札幌に在籍した2022年シーズン、興梠は21試合出場5得点1アシストという成績に終わった。
「ミシャを胴上げしたい」と、いろんなリスクを抱えて移籍した興梠。そこまでペトロヴィッチ監督を信頼し、"恩返し"を考えているのはなぜなのだろうか。
「僕が今日まで20年間、サッカーを仕事にしてこられたのは、ミシャのおかげです。改めてサッカーって面白いと思わせてくれたし、成長させてもらった。
でも僕は、ミシャにタイトルをひとつ(2016年ルヴァンカップ)しか贈ることができず、(ミシャが)レッズを去った時は本当にショックで、悲しかった。独身だったら、間違いなくミシャを追いかけていったと思います。
僕もそろそろ引退を考える頃で、ミシャに恩返しできる時間が少なくなってきた。だから『ひとつでもタイトルを』と思って札幌に行ったのですが、それが叶えられなくて......。完全に力不足でした」
ペトロヴィッチ監督をそれだけ敬愛しながらも、結果的には1年で浦和に戻る決心をした。それは、どうしてだろうか。
「1年で札幌から帰るということは考えていなかったです。でも、自分がプロとして100%で試合に臨めるのって、『今年で最後かなぁ』というのを考えたら、レッズに戻って引退するのがベストだなと思いました。それを、サポーターにも約束というか、公表していたので」
熟考の末、最終的にはこのタイミングを逃したら「もうレッズには戻れない」と思い、浦和復帰を決断した。
「ミシャには一番最初に『レッズに戻る』と伝えました。ミシャは『おまえは、札幌か、戻るなら浦和だな』と理解してくれました。『ありがとう』と言われたので、僕も『感謝の気持ちでいっぱいです』と伝えました」
プレーヤーとして、もうペトロヴィッチ監督と一緒に戦うことはないだろう。
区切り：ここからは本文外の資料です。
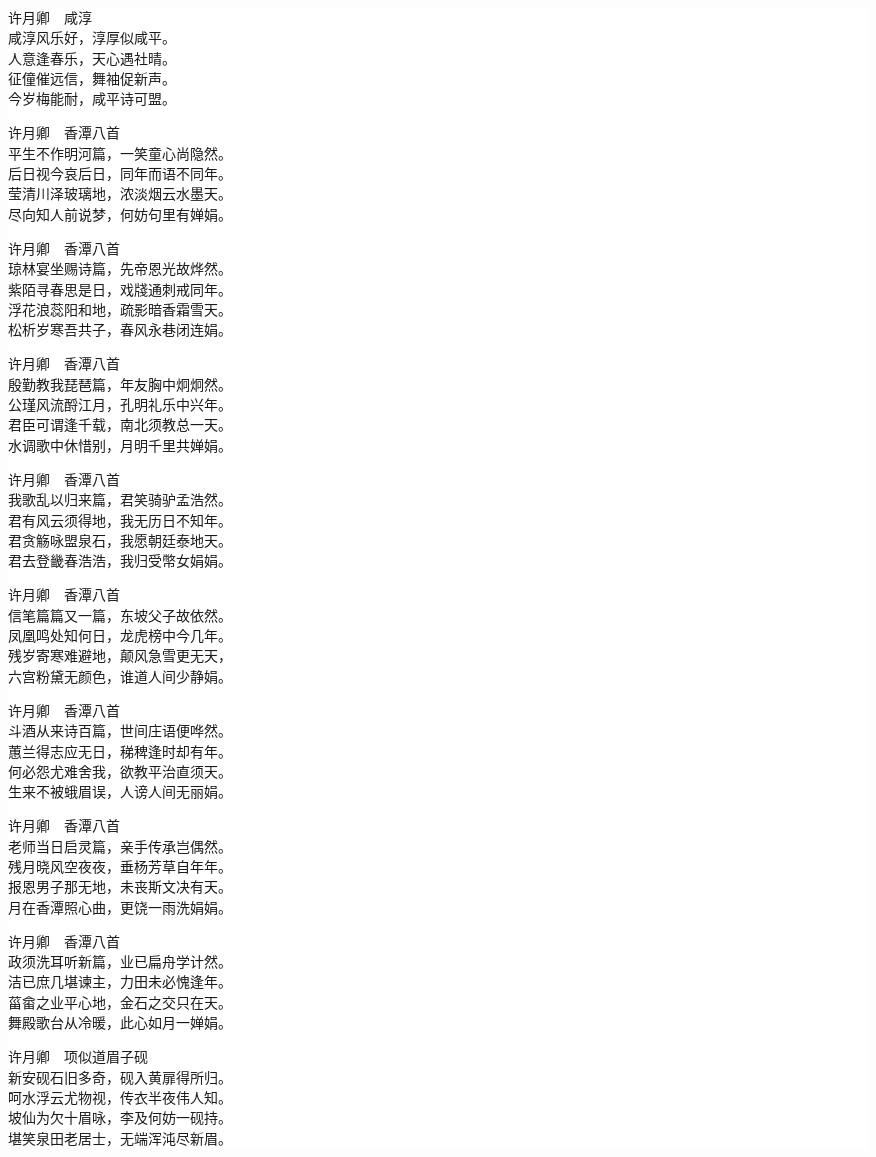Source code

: 许月卿　咸淳  
咸淳风乐好，淳厚似咸平。  
人意逢春乐，天心遇社晴。  
征僮催远信，舞袖促新声。  
今岁梅能耐，咸平诗可盟。  

许月卿　香潭八首  
平生不作明河篇，一笑童心尚隐然。  
后日视今哀后日，同年而语不同年。  
莹清川泽玻璃地，浓淡烟云水墨天。  
尽向知人前说梦，何妨句里有婵娟。  

许月卿　香潭八首  
琼林宴坐赐诗篇，先帝恩光故烨然。  
紫陌寻春思是日，戏牋通刺戒同年。  
浮花浪蕊阳和地，疏影暗香霜雪天。  
松析岁寒吾共子，春风永巷闭连娟。  

许月卿　香潭八首  
殷勤教我琵琶篇，年友胸中炯炯然。  
公瑾风流酹江月，孔明礼乐中兴年。  
君臣可谓逢千载，南北须教总一天。  
水调歌中休惜别，月明千里共婵娟。  

许月卿　香潭八首  
我歌乱以归来篇，君笑骑驴孟浩然。  
君有风云须得地，我无历日不知年。  
君贪觞咏盟泉石，我愿朝廷泰地天。  
君去登畿春浩浩，我归受幣女娟娟。  

许月卿　香潭八首  
信笔篇篇又一篇，东坡父子故依然。  
凤凰鸣处知何日，龙虎榜中今几年。  
残岁寄寒难避地，颠风急雪更无天，  
六宫粉黛无颜色，谁道人间少静娟。  

许月卿　香潭八首  
斗酒从来诗百篇，世间庄语便哗然。  
蕙兰得志应无日，稊稗逢时却有年。  
何必怨尤难舍我，欲教平治直须天。  
生来不被蛾眉误，人谤人间无丽娟。  

许月卿　香潭八首  
老师当日启灵篇，亲手传承岂偶然。  
残月晓风空夜夜，垂杨芳草自年年。  
报恩男子那无地，未丧斯文决有天。  
月在香潭照心曲，更饶一雨洗娟娟。  

许月卿　香潭八首  
政须洗耳听新篇，业已扁舟学计然。  
洁已庶几堪谏主，力田未必愧逢年。  
菑畲之业平心地，金石之交只在天。  
舞殿歌台从冷暖，此心如月一婵娟。  

许月卿　项似道眉子砚  
新安砚石旧多奇，砚入黄扉得所归。  
呵水浮云尤物视，传衣半夜伟人知。  
坡仙为欠十眉咏，李及何妨一砚持。  
堪笑泉田老居士，无端浑沌尽新眉。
いろんな思いを抱えて、興梠は浦和レッズに帰還した。
興梠慎三(こうろき・しんぞう)
1986年7月31日生まれ。鵬翔高卒業後、2005年に鹿島アントラーズ入り。2008年には主力となって、数々のタイトル獲得に貢献する。2013年に浦和レッズに移籍。前線の起点として、また得点源として活躍した。その間、2016年リオデジャネイロ五輪にオーバーエイジ枠で出場。2022年に北海道コンサドーレ札幌へ期限付き移籍して、今季浦和に復帰した。